_Work instructions_: Look through the listing below for the word "Mitglied" and copy every line where it occurs.

_Excerpted records_:
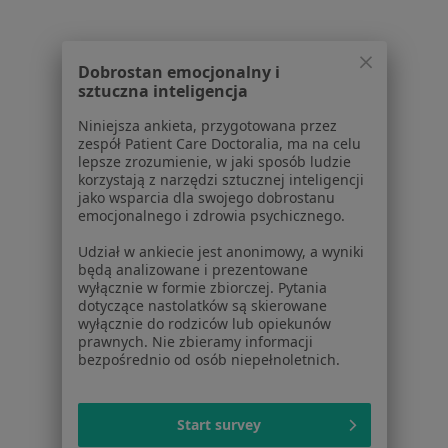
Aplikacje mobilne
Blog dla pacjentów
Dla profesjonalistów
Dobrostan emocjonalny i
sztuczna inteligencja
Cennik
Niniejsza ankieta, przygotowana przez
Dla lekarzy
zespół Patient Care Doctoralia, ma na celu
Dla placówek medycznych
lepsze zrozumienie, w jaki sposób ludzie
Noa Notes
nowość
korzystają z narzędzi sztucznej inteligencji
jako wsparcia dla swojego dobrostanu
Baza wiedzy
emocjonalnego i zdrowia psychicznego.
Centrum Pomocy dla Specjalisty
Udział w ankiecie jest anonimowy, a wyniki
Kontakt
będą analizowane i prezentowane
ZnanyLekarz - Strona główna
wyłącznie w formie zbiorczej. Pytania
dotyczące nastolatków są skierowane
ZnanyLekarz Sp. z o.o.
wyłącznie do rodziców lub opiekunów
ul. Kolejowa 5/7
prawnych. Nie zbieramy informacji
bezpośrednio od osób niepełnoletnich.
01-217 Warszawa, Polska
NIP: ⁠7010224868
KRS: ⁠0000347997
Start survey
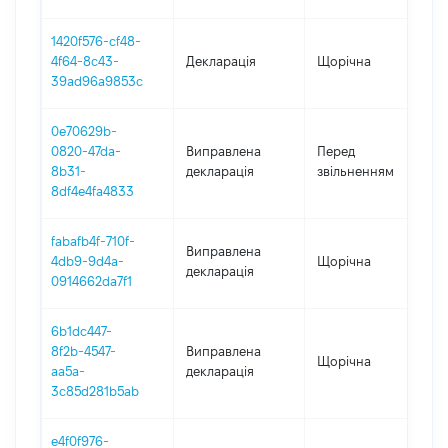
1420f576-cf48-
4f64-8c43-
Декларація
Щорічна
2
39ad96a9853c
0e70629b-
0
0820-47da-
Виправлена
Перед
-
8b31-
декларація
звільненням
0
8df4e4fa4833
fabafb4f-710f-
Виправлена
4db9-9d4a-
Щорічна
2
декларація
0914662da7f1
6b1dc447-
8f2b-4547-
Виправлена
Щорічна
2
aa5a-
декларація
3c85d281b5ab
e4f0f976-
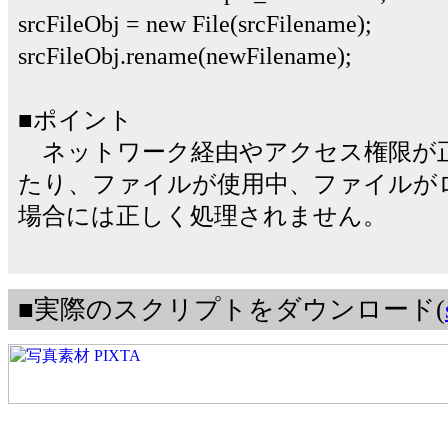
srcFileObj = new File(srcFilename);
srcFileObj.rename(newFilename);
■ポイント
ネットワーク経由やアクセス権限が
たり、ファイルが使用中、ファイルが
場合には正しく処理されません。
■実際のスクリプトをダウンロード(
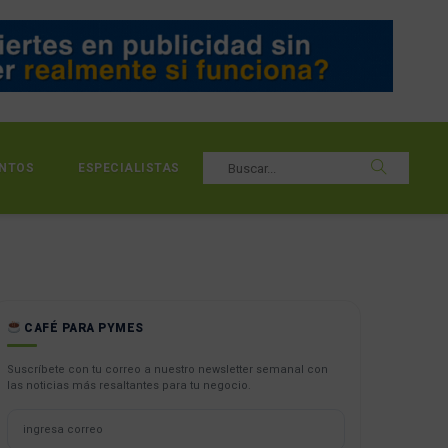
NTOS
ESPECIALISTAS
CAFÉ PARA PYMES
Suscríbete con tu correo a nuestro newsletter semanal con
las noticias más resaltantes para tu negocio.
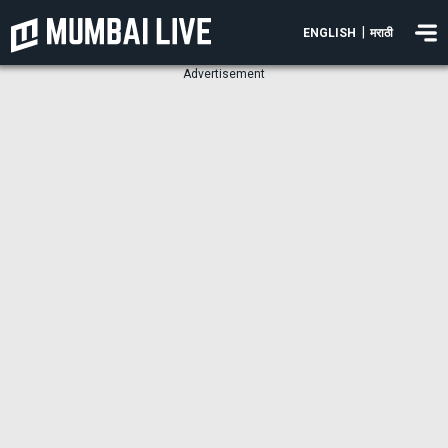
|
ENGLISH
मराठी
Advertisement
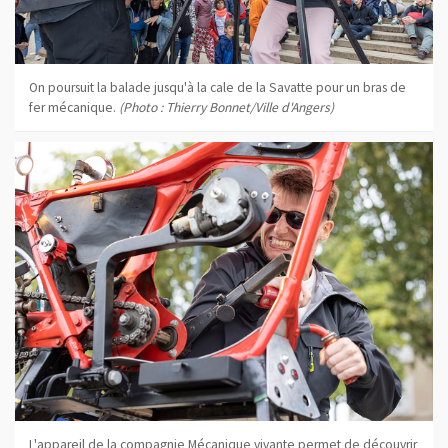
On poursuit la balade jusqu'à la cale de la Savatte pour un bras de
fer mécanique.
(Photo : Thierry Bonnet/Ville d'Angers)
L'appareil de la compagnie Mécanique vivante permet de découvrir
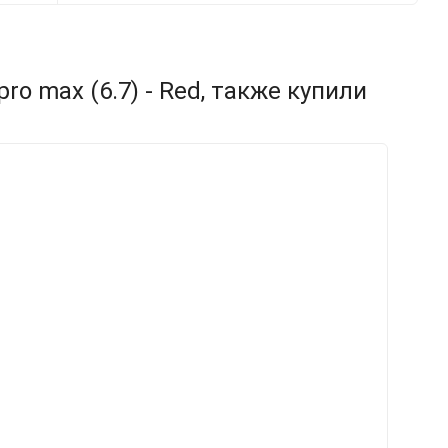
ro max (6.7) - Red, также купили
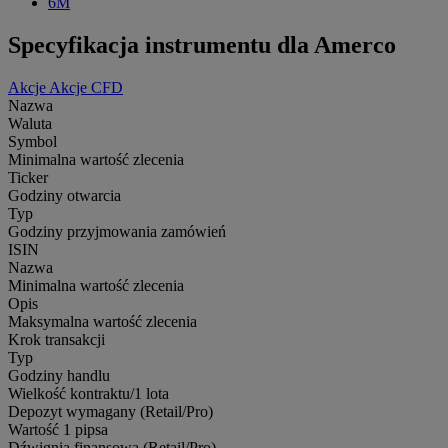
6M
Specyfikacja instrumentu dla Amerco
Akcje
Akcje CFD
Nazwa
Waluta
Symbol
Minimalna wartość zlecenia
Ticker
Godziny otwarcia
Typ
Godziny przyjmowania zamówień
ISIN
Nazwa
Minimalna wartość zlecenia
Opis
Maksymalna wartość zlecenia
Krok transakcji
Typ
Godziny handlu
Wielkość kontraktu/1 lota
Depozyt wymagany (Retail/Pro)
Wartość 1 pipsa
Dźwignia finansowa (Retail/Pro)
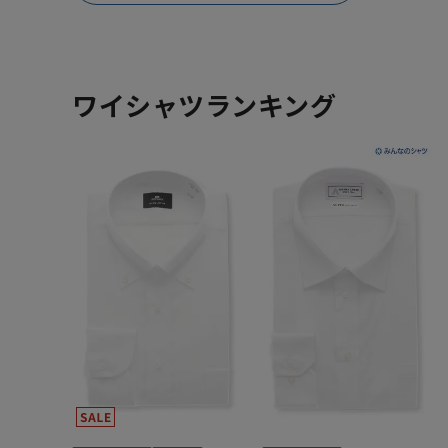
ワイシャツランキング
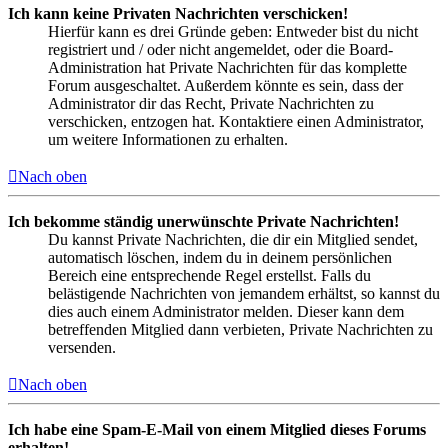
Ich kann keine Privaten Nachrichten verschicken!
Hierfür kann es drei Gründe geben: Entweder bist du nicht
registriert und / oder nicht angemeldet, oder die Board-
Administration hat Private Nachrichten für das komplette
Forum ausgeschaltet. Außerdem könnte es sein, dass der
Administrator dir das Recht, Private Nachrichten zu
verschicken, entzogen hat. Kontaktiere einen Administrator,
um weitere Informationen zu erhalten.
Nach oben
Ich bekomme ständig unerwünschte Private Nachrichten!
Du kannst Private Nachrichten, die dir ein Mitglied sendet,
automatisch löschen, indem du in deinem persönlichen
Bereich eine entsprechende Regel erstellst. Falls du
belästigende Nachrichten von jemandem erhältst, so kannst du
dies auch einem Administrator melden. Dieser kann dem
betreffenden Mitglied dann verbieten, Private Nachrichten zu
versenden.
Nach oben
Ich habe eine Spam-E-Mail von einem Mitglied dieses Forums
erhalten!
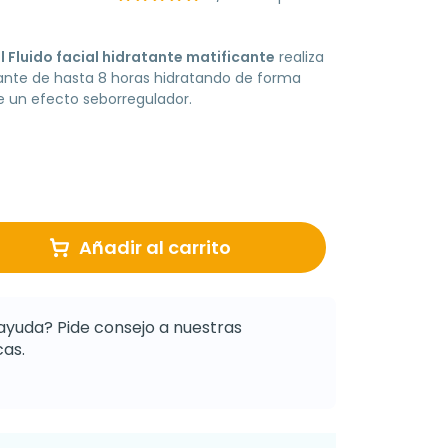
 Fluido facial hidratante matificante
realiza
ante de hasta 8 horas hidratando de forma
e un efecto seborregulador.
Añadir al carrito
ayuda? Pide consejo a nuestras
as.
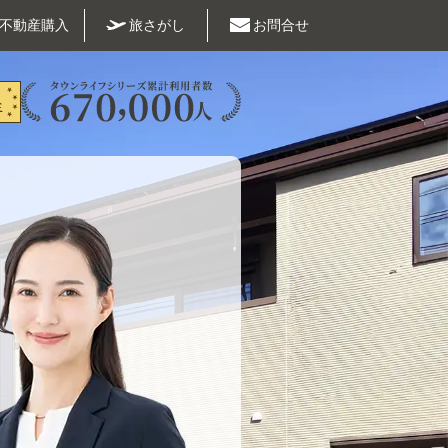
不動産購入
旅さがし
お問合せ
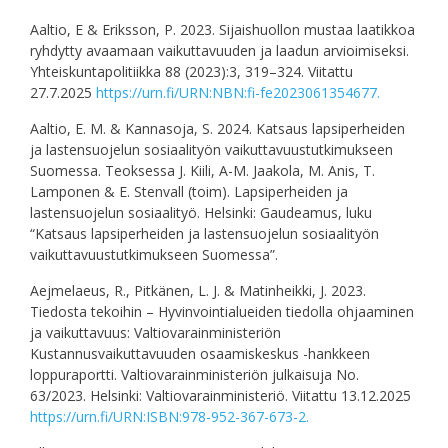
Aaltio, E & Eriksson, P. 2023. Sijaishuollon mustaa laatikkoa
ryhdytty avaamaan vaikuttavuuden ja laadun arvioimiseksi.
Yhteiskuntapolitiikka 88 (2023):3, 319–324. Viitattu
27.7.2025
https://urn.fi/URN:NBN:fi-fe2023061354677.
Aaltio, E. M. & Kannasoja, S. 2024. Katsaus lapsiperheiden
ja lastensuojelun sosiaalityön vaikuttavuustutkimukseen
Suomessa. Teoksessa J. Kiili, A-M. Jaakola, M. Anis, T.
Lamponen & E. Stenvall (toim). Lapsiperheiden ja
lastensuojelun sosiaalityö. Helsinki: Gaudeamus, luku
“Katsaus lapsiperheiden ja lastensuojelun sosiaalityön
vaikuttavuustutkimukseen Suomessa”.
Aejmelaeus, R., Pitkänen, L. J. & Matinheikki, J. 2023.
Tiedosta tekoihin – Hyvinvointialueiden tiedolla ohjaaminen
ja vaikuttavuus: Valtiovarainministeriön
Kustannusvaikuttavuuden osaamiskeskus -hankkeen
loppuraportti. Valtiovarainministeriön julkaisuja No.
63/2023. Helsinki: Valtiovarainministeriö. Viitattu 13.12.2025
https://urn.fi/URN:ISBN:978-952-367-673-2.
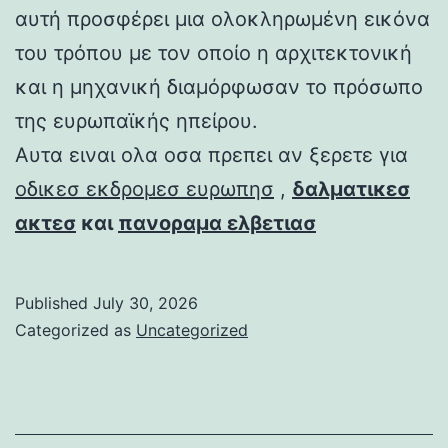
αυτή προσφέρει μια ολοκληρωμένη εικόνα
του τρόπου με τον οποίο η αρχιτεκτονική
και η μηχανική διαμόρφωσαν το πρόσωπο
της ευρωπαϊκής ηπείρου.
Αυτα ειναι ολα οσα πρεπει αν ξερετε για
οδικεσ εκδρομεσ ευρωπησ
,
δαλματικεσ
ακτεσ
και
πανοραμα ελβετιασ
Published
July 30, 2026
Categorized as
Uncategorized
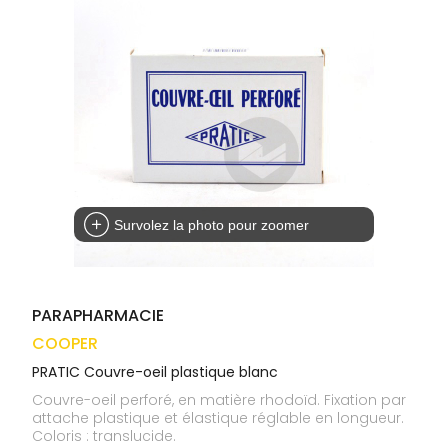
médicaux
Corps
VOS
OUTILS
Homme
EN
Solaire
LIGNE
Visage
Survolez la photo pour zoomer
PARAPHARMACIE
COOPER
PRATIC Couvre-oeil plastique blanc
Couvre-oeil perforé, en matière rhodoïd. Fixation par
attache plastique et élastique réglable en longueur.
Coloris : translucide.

_Response area_:
Du kannst Private Nachrichten, die dir ein Mitglied sendet,
betreffenden Mitglied dann verbieten, Private Nachrichten zu
Ich habe eine Spam-E-Mail von einem Mitglied dieses Forums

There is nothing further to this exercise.